Sie ließ ihn hinübergehen und stand eine Weile still, ein kleiner Blitz fuhr in ihr Auge und verschwand, sanftmütig setzte sie ihren trostlosen Weg fort. Man glaubt ja immer, die Sonne kümmere sich um nichts und lasse ihr Licht leuchten, ohne sich viel Gedanken darüber zu machen, wohin es falle. Das ist Aberglaube. Zum Beispiel die Wolken kennt die Sonne alle beim Namen. Wie oft macht sie sich ein Vergnügen daraus, sie an den Haaren zu sich emporzuheben, sie zu küssen, um sich an ihrem Naß den Durst zu löschen und sie dann wieder loszulassen. Die Sonne, die sich heute besonders wohl fühlte, faßte die Wolke zart an, aber durch diese ging ein Schauern, sie schmiegte sich dicht an sie an und bat: liebste Tante, du bist vielleicht mit daran interessiert, daß ich diese glückliche Gegend unten nicht einmansche. Bitte, darf ich ausnahmsweise einmal nach oben regnen?

Da lächelte die Sonne so sehr, daß der Wind seine Flügel faltete und still wie eine Eule am Tage dasaß. Und holte aus ihrer Tasche einen strahlenden Kamm: Frisiert mußt du werden, mein Töchterchen, ehe du in den Himmel hinaufgehst.
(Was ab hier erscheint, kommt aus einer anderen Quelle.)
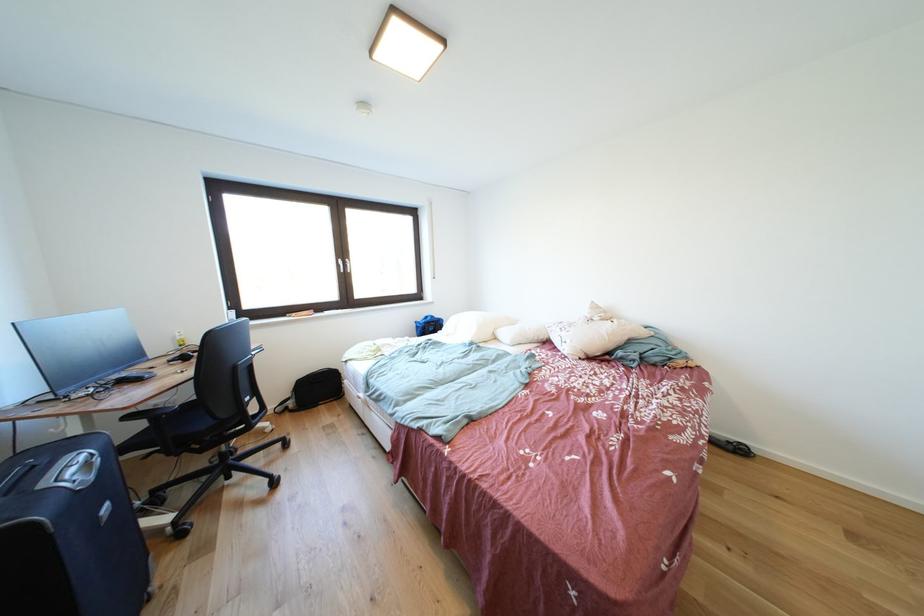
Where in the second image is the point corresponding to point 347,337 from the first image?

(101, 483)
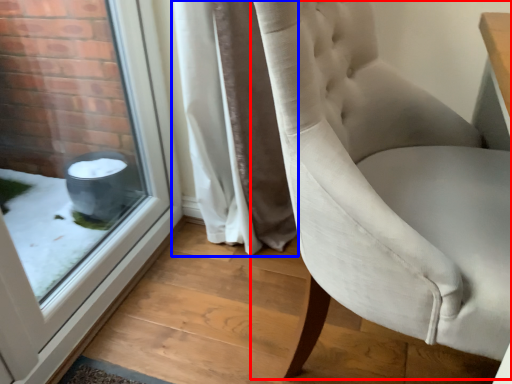
Question: Among these objects, which one is nearest to the camera, chair (highlighted by a red box) or curtain (highlighted by a blue box)?

Choices:
 (A) chair
 (B) curtain

Answer: (A)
Und sie kräuselte ihr das feuchte Haar in zierlich rieselnde Wellen, streute auch das feinste Flimmern darauf aus, von unten war es so schön anzusehen, daß alle Schulkinder die Nasen sehr hoch hoben: dies war der letzte Anblick, den die Wolke hatte, der sie auch zu Tränen rührte: so geriet sie denn in immer tieferes Weinen, löste sich ganz darin auf, tat noch einen himmlischen Atemzug und floß in diesem durch das Sonnenlicht ganz verklärt in den blauesten Himmel hinauf. – Wolken sind sehr selten so gefühlvoll.